In realtà, la scienza non ha ancora stabilito se e come i cambiamenti climatici stiano influenzando l’attività degli uragani atlantici. Lo evidenzia, dati alla mano, anche Guido Guidi, tenente colonnello dell’Aeronautica Militare-Servizio Meteorologico.
“Si è trattato certamente di uno degli uragani più intensi che abbiano interessato gli USA, ma forse non tutti sanno che negli ultimi 60 anni (1961-2021) sulla Florida sono passati ben 7 Cicloni Tropicali di categoria 3 o superiore, mentre nei 60 anni tra il 1900 e il 1960 ce ne sono stati ben 13. Numeri da cabala, visto che nell’intero dataset gli uragani che si sono formati nella terza decade di settembre in tutta la serie storica disponibile sono ben 205”, scrive Guido Guidi sul suo blog “Climate Monitor”.
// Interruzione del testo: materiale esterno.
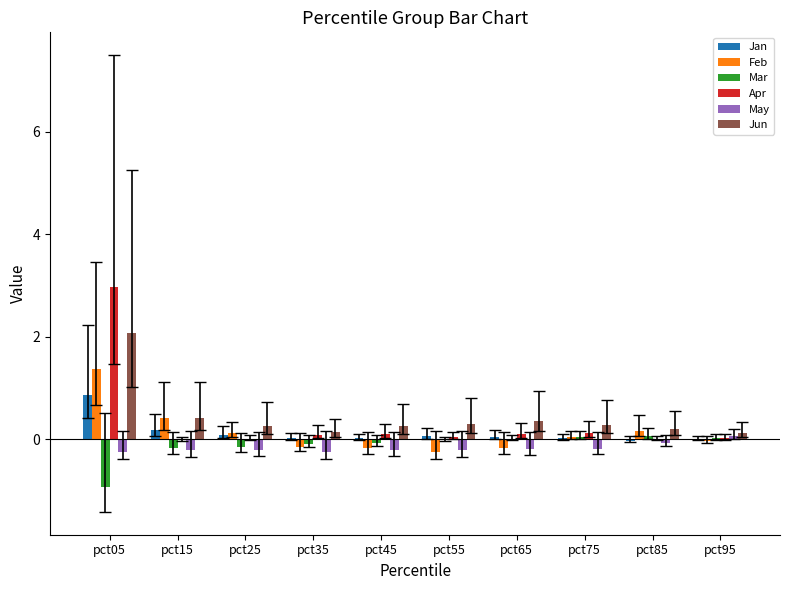

Is the value of Apr at pct65 greater than the value of May at pct35?

Yes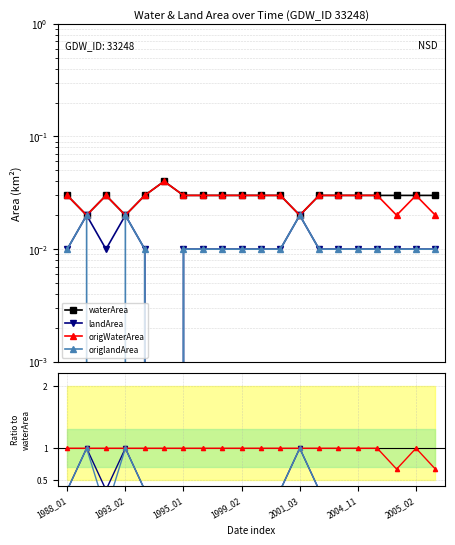

At which category does landArea reach its first local valley?

1992_12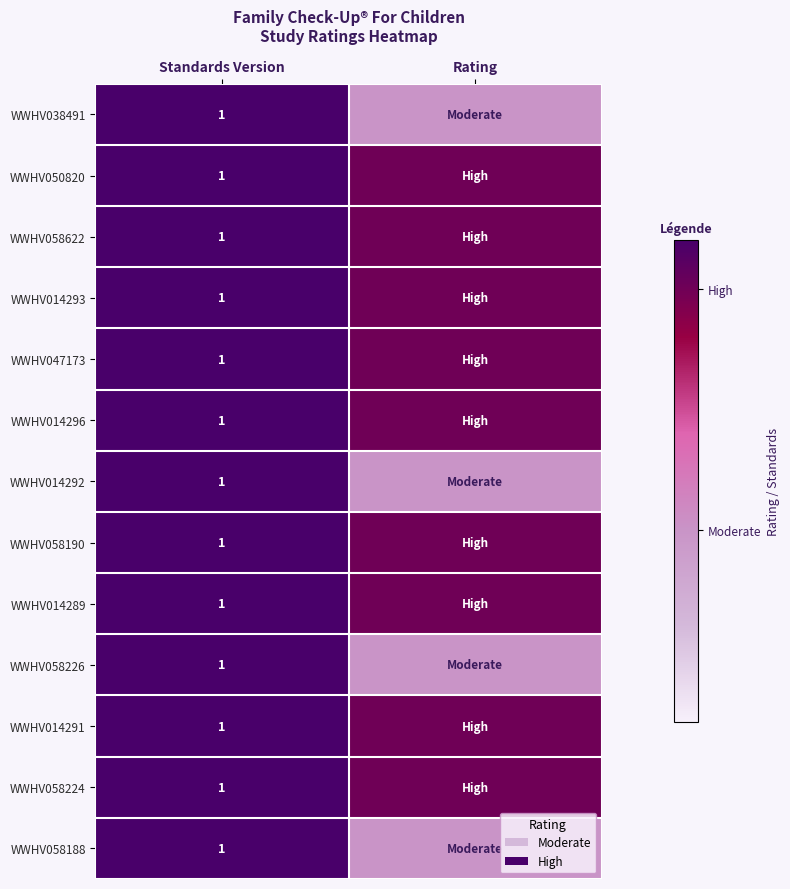

Which has a higher value, Rating or Standards Version?

Standards Version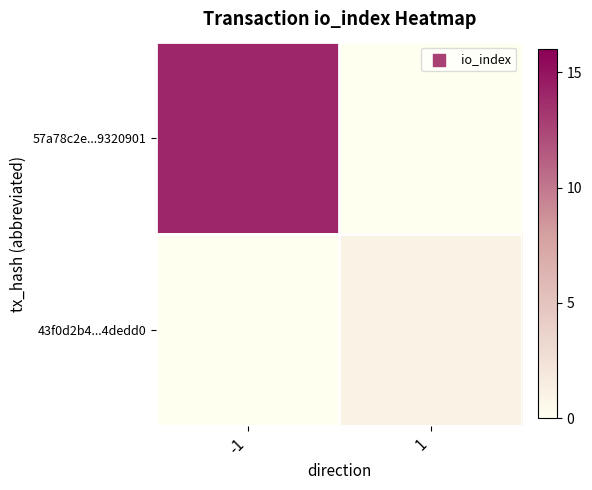

Which category has the highest value across all series?

-1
Mentre il bilancio provvisorio delle vittime dell’uragano Ian negli USA è di 64, Guidi ricorda che “una volta questi eventi mietevano migliaia di vite umane. Ovviamente, i più gravi sono stati nei secoli scorsi e continuano ad esserlo nel sud del mondo, dove le la preparazione e le infrastrutture sono purtroppo ancora insufficienti”.
Uragani e cambiamento climatico
Affrontando il tema del “consenso” scientifico in materia di cicloni tropicali e cambiamenti climatici, Guidi riporta quanto sostenuto dall’IPCC, ossia: “non c’è ancora consenso sull’entità relativa delle influenze umane e naturali sui cambiamenti passati nell’attività degli uragani atlantici, e in particolare su quale fattore abbia dominato l’aumento osservato (Ting et al., 2015) e rimane incerto se i cambiamenti passati nell’attività dei cicloni tropicali atlantici siano al di fuori della gamma di variabilità naturale”.
Parlando dell’intensità dei cicloni tropicali, Guidi scrive: “uno dei parametri più affidabili e solidi nel tempo è l’ACE (Accumulated Cyclone Energy), che non mostra alcun trend significativo”.
In sintesi, questi dati dimostrano che gli uragani atlantici non stanno diventando né più intensi né più frequenti, come spesso viene sostenuto dagli allarmisti del cambiamento climatico.